The present study first found that upregulation of HIBCH occurred in CRC patients, which was associated with poor prognosis. Then we found that inhibition of HIBCH mitochondrial localization significantly reduced succinic acid in TCA cycle, decreased NADH and OCR, and concomitantly induced apoptosis and autophagy in CRC cells. Based on the evidence available, although the effect of lessened valine catabolism on NAD+ and NADH consuming pathways warrants further investigation, we believed that HIBCH played an important role in mitochondrial TCA cycle and OXPHOS. This could be attributed to an accumulation of toxic valine metabolites. Besides, the current study discovered that knockdown of HIBCH facilitated initiation of autophagy and inhibited proliferation in CRC cells. By transfecting with HIBCH-shRNA, LC3 conversion (LC3-I to LC3-II) and p62 degradation were observed in HCT116 cells. HIBCH deficiency resulted in a metabolic crisis, during which the energy sensor kinase AMPK was activated and then responsible for autophagy initiation. However, more in-depth investigations are required to elucidate the role of valine metabolism in CRC progression.
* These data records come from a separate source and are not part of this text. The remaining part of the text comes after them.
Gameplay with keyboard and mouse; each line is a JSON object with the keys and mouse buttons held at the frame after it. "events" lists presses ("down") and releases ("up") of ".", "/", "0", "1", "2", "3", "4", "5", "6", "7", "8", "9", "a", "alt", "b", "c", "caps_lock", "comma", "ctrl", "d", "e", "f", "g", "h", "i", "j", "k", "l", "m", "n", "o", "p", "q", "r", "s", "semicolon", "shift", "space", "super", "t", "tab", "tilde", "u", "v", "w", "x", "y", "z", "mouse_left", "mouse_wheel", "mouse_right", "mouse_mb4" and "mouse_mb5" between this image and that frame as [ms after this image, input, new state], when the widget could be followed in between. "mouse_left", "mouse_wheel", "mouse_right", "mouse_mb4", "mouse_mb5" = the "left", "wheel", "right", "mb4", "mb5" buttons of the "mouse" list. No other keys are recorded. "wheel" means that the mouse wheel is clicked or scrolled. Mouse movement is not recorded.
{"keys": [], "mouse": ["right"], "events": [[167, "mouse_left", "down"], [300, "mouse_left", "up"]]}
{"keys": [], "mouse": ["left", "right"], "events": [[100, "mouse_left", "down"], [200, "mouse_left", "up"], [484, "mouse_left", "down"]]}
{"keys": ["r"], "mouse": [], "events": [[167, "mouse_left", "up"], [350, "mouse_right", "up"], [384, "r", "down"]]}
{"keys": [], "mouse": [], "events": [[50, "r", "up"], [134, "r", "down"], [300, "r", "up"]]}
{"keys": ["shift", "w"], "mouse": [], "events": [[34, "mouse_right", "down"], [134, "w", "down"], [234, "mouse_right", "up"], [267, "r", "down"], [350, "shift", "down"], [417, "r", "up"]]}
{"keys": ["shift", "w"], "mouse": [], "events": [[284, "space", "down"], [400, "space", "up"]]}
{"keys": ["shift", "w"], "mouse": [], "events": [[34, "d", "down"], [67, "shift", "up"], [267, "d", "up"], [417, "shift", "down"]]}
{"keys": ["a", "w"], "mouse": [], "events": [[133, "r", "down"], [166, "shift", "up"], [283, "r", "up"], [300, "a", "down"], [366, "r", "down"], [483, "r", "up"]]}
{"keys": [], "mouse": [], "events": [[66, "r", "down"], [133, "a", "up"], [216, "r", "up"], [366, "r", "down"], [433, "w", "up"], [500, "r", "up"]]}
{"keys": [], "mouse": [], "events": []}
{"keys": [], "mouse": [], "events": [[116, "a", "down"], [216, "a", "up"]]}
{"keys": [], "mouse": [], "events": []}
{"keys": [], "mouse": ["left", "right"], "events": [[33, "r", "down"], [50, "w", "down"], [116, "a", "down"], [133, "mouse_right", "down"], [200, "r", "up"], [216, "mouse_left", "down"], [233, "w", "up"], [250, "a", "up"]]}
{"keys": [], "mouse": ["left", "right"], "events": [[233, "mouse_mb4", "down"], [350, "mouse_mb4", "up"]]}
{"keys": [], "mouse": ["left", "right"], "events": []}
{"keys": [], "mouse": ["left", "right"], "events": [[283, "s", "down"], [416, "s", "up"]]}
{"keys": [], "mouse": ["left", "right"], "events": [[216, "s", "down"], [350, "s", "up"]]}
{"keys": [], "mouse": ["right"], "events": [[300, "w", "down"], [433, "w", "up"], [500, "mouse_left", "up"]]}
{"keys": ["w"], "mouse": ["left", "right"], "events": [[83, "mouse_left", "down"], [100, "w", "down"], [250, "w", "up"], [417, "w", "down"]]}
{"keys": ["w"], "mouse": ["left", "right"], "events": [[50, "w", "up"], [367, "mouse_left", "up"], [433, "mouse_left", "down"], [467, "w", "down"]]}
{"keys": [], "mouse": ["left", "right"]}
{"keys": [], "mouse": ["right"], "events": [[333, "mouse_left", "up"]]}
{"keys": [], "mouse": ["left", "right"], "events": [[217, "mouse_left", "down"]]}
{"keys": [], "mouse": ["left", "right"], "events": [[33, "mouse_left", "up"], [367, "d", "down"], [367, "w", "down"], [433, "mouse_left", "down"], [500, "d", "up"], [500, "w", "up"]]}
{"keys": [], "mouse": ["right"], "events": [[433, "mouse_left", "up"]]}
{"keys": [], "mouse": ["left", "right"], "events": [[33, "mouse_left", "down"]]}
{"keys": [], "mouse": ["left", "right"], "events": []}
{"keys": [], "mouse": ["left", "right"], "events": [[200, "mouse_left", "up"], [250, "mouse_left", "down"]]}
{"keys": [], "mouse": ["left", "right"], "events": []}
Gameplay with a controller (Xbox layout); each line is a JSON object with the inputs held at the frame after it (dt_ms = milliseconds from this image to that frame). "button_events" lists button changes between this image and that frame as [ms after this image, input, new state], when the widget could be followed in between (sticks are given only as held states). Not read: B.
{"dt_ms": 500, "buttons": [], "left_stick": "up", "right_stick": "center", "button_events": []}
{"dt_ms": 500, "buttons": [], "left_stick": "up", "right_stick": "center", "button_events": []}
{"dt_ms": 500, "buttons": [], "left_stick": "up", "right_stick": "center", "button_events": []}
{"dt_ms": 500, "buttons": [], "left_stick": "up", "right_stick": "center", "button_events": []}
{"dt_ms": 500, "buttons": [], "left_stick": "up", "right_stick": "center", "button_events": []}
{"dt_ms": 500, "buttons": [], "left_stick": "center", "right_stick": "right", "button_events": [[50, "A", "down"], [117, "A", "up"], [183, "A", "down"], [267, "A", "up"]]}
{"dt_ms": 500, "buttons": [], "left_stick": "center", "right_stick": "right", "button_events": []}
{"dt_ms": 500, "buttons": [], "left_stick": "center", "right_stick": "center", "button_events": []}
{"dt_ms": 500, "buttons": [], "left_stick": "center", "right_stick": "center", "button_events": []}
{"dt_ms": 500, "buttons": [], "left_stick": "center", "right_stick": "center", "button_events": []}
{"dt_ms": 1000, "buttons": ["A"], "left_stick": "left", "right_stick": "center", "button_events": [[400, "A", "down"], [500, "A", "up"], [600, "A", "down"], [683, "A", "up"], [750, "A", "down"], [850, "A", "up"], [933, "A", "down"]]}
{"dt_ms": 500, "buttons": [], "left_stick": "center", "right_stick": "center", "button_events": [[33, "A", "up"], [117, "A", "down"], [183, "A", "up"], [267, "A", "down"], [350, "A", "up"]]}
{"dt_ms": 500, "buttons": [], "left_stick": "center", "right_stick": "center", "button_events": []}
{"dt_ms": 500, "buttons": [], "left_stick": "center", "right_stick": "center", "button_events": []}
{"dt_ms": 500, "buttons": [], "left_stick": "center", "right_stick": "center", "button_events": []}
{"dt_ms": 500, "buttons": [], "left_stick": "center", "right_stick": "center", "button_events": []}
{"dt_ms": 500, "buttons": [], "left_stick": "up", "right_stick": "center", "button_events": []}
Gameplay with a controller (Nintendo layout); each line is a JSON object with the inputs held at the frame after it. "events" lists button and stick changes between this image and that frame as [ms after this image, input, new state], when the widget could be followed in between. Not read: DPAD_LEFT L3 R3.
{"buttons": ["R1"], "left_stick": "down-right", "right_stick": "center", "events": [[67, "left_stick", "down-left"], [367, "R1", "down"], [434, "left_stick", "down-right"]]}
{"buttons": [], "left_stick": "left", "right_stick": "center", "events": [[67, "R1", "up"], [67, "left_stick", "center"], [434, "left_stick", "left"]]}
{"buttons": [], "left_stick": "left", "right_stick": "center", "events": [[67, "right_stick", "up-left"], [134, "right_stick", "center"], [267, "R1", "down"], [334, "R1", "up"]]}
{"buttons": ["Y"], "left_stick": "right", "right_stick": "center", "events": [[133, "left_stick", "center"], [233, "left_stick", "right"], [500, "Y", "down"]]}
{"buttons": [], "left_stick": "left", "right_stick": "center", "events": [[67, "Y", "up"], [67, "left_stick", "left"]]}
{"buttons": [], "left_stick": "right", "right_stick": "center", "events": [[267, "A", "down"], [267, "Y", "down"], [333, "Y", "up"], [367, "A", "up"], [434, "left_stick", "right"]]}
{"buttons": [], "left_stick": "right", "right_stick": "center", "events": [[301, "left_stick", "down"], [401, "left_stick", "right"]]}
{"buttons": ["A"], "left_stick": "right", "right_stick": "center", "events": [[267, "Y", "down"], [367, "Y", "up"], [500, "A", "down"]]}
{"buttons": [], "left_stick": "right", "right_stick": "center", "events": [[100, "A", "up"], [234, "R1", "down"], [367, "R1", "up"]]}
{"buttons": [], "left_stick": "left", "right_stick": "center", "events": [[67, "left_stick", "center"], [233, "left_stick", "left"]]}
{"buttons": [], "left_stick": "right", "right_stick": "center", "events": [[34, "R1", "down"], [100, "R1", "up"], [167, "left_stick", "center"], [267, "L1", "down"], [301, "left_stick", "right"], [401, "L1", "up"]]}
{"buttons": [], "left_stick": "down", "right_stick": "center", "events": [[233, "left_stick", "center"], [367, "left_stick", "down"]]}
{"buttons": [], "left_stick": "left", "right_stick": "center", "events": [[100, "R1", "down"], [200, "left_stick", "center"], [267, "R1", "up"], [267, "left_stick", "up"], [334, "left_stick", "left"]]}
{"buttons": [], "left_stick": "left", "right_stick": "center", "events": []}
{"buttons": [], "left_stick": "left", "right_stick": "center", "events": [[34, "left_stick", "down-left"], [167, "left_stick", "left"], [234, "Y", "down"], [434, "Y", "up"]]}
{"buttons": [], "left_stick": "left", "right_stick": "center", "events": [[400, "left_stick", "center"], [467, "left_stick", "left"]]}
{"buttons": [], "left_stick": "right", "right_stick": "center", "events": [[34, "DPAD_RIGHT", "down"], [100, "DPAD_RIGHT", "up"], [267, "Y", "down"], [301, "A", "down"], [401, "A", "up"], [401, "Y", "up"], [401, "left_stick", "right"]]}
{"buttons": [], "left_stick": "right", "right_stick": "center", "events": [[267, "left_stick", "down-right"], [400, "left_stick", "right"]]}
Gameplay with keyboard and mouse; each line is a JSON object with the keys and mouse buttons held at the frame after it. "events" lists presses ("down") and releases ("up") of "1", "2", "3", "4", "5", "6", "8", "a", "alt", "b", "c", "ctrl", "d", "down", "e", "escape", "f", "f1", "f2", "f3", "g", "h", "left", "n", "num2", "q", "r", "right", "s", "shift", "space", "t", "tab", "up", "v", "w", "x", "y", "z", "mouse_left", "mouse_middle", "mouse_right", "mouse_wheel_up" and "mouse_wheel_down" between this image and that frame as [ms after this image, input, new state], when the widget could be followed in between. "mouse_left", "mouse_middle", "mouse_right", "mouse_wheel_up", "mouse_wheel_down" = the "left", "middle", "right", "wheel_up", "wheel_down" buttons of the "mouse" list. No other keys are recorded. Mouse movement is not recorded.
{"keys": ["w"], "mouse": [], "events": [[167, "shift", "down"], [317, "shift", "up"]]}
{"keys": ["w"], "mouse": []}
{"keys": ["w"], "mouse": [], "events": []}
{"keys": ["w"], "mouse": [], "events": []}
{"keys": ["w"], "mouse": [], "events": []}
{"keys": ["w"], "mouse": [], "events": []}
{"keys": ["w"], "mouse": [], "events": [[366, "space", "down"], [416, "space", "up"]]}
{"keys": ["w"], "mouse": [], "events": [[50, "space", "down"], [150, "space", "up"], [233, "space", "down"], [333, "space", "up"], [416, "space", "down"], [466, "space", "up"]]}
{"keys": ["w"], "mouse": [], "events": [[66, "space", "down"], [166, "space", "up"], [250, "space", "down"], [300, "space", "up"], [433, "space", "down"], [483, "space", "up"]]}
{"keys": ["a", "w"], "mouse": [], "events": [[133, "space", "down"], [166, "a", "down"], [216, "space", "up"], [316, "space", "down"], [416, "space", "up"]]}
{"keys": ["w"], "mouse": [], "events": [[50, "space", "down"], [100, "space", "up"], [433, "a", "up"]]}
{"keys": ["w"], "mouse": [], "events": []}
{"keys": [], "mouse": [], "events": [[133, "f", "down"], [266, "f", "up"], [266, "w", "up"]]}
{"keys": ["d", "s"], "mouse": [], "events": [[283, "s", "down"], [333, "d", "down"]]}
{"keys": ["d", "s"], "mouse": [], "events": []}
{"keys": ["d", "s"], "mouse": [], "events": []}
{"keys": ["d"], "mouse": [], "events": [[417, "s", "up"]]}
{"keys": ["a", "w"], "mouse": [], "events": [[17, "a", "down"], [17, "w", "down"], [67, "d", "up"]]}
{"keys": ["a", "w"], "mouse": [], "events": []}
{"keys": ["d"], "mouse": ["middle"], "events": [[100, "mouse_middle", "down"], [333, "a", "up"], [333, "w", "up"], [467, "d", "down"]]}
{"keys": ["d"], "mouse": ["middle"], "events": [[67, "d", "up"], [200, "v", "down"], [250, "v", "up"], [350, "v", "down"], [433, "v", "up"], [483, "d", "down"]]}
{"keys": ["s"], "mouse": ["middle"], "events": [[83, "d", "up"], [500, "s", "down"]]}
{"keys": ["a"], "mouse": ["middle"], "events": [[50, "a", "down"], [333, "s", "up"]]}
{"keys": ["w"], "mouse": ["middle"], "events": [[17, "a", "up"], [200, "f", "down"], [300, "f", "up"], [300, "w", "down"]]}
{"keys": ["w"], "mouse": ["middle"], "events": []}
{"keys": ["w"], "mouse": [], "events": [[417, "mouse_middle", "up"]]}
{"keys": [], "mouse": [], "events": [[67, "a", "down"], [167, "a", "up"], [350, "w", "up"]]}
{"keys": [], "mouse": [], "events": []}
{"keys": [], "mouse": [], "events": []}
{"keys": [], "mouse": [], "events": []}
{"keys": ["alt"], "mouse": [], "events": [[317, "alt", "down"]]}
Another intriguing finding of this study was that a synthetic steroidal glycoside SBF-1 effectively inhibited HIBCH mitochondrial localization in CRC cells. We here identified SBF-1 as a first potent small molecule antagonist of valine catabolism. The metabolites from valine, which turn into TCA cycle, NADH levels, and OCR were all decreased by SBF-1. Elevated autophagy was another notable characteristic of the SBF-1-mediated response, which was consistent with diminished amino acid transport and metabolism32. SBF-1 increased AMPK phosphorylation, decreased the mTOR phosphorylation, and induced LC3-II activation and p62 degradation. Combination of SBF-1 with an autophagy inhibitor further rescued the viability of cancer cells, as elevated autophagy was likely a major response to SBF-1, potentially illuminating a future therapeutic strategy. The SBF-1-associated OCR inhibition and autophagy induction were reversed by HIBCH overexpression, but not ΔHIBCH, further indicating that mitochondrial localization of HIBCH was required for the suppression of cell growth by SBF-1 in HCT116 cells. Combined with these data, we supposed that SBF-1 might disrupt HIBCH mitochondrial localization and caused an apparent loss of HIBCH function in HCT116 cells, resulting in growth inhibition, which might explain the strong antitumor effect of SBF-1. Furthermore, in vivo studies revealed that both 1 and 5 μg/kg of SBF-1 significantly inhibited tumor growth and prolonged the overall survival of the tumor-bearing mice. Treatment with SBF-1 could promote autophagy through deceasing mitochondrial HIBCH localization. Importantly, the quantity and activity of HIBCH may represent a translational biomarker reflective of tumors likely to respond to SBF-1 and similar agents. Our study may also open opportunities for valine catabolism inhibitors for CRC therapy. Previous studies reported that HIBCH was critical for normal human development. Its mutations or deficiency inborn might lead to accumulation of toxic valine metabolites in mitochondria and cause Leigh syndrome or Leigh-like disease with mitochondrial disorders23,24,33,34. Given that HIBCH is overexpressed in CRC tissues, CRC cells may be more sensitive to HIBCH-targeted therapy than normal cells. And low valine diet in CRC patients will help alleviate the side effects of methacrylyl-CoA on mitochondrial damage.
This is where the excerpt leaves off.